Uganda’s economy is now projected to grow between 6.5% and 7% in the financial year beginning in July, a sharp downward revision from an earlier forecast of 10.4%, the finance ministry said in a late Thursday update. The revised outlook signals a more cautious assessment of the country’s near-term economic prospects amid lingering domestic and external pressures.
The finance ministry announced the new growth range in a post on the social media platform X, but did not provide detailed reasons for the downgrade. The lack of explanation has prompted questions among analysts and investors, particularly given the significant gap between the previous and current projections.
Uganda’s economy has in recent years been supported by a recovery in agriculture, steady expansion in services, and large public investments in infrastructure and the oil and gas sector. However, growth has also been constrained by high borrowing costs, fiscal consolidation measures, and global economic uncertainty that has affected trade, capital flows, and commodity prices.
Economists note that tighter financial conditions, both globally and domestically, may be weighing on private sector activity, while delays in major projects and subdued consumer demand could also be contributing factors. Inflation pressures, although easing compared with previous years, continue to influence monetary policy and household spending power.

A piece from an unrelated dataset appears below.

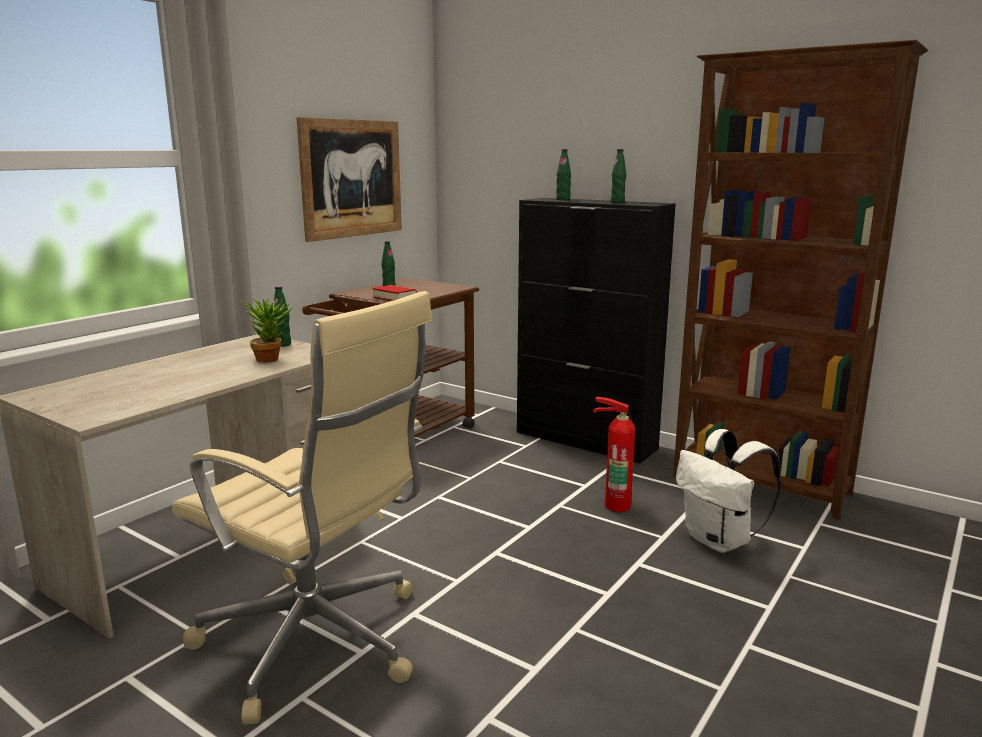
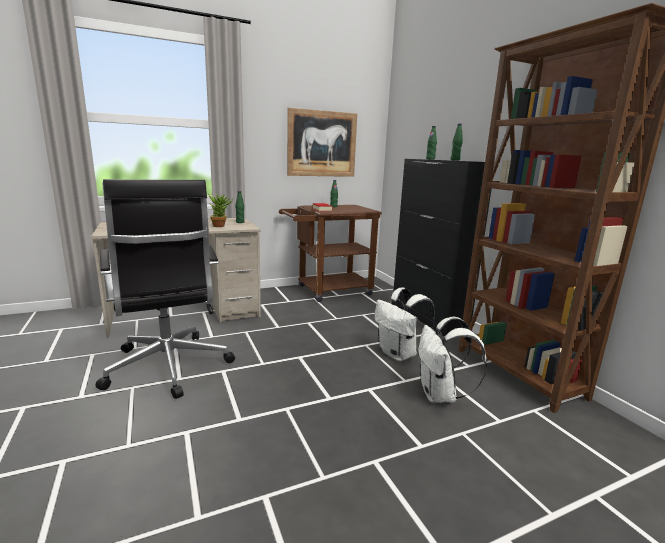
camera: 30 degrees right, 0 degrees up
(317, 643) = (168, 368): beige office chair -> black office chair
(616, 504) = (399, 354): fire extinguisher -> white backpack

The revised forecast comes as the government prepares its budget and policy priorities for the new financial year, with a focus on sustaining growth while managing debt levels and protecting vulnerable groups. Market participants will be watching closely for further clarification from the authorities, as well as upcoming economic data, to better understand the drivers behind the lowered expectations and the outlook for Uganda’s economy over the medium term.